BOCA-inspired multi-fidelity cost-aware screening over 16 candidate sites: 3.3× speedup vs. full-simulation UCB at 2% EVSI loss; 4/5 oracle overlap; fid-1 + fid-3 path resolved all decisions without requiring the full-simulation tier.

Tier 3 Deep dive →
Investigation 8-4

Sensor Fusion Bayesian

Gaussian Bayesian fusion of ISRM model prior and 112 AQS FRM/FEM annual-mean monitors via ordinary kriging + precision-weighted Bayesian update; LOO cross-validation; regional discrepancy map; health-impact comparison (fusion vs. model-only PM2.5 field).

Tier 3 Deep dive →
Investigation 8-5

Sensor Strategy Cross Validation

Cross-validation of all four sensor/CRF strategies against the Investigation M-1 portfolio decision on a single VOI metric. 27-cell parameter sweep (MC budget × decision threshold × CRF width). Load-bearing finding: $0 VOI at canonical cell; $0.17B (Investigation 8-4 fusion) in loose-CRF / tight-decision regime only.

Tier 2 Deep dive →

The negative finding sharpens the investment question, it doesn’t undermine the methodology. All sensor strategies produce $0 decision value at canonical conditions. The conclusion: additional PM2.5 measurement buys precision, not decisions. The decision-relevant uncertainty is in the dose-response function, not the emission field. Investment belongs in Element 6 (resolving dose-response uncertainty) rather than sensor expansion. The cross-validation proves that claim against the actual decision menu rather than asserting it.
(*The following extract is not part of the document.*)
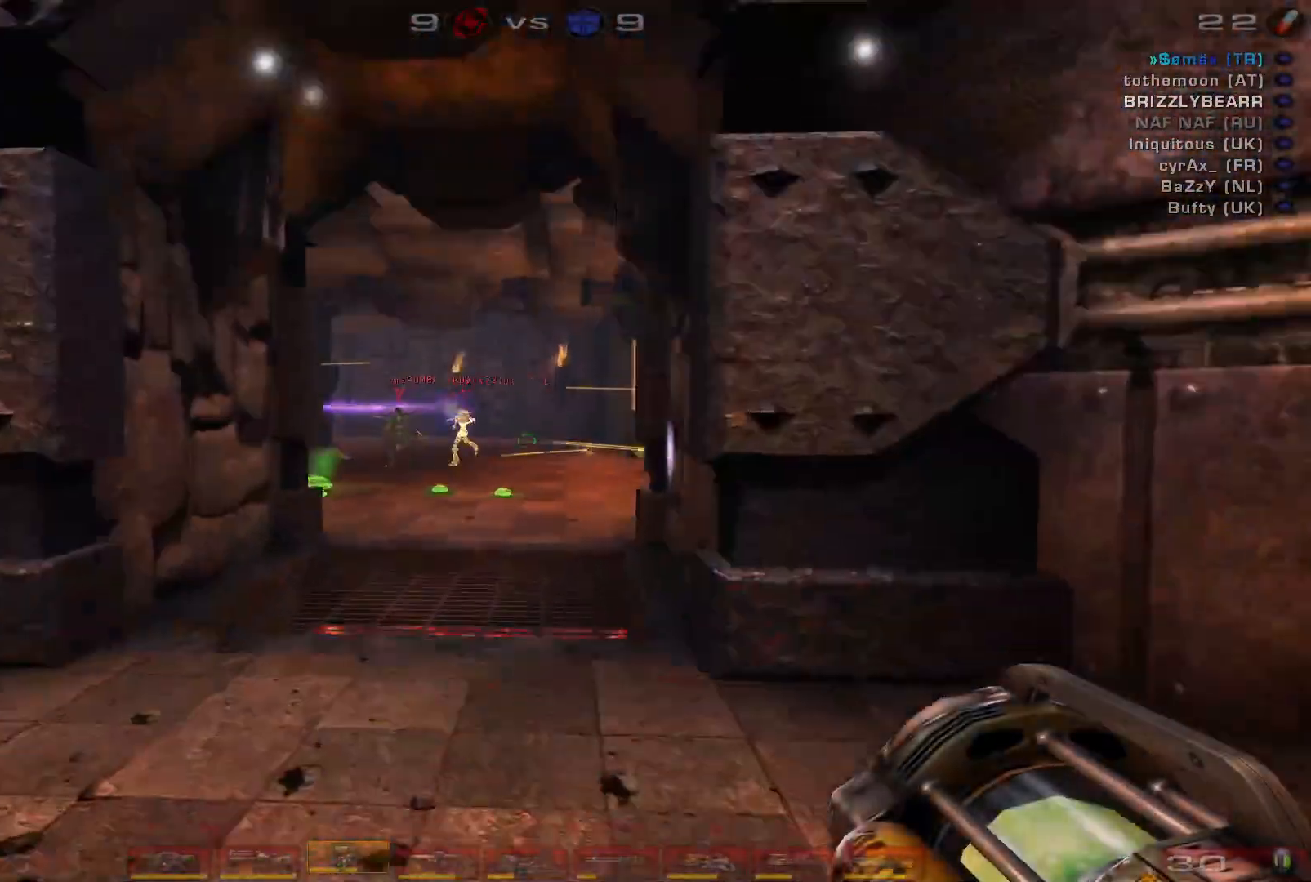
{"keys": ["w"], "mouse": ["right"], "events": []}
The per-cell value map feeds Element 5 (DAC equity analysis) directly. Decision-theoretic value scores under the air quality model do not naturally concentrate in disadvantaged communities — only 1 of the top-10 candidates is DAC-designated. That is the evidence base for treating equity as an explicit constraint in any monitoring expansion, not a byproduct of value optimization.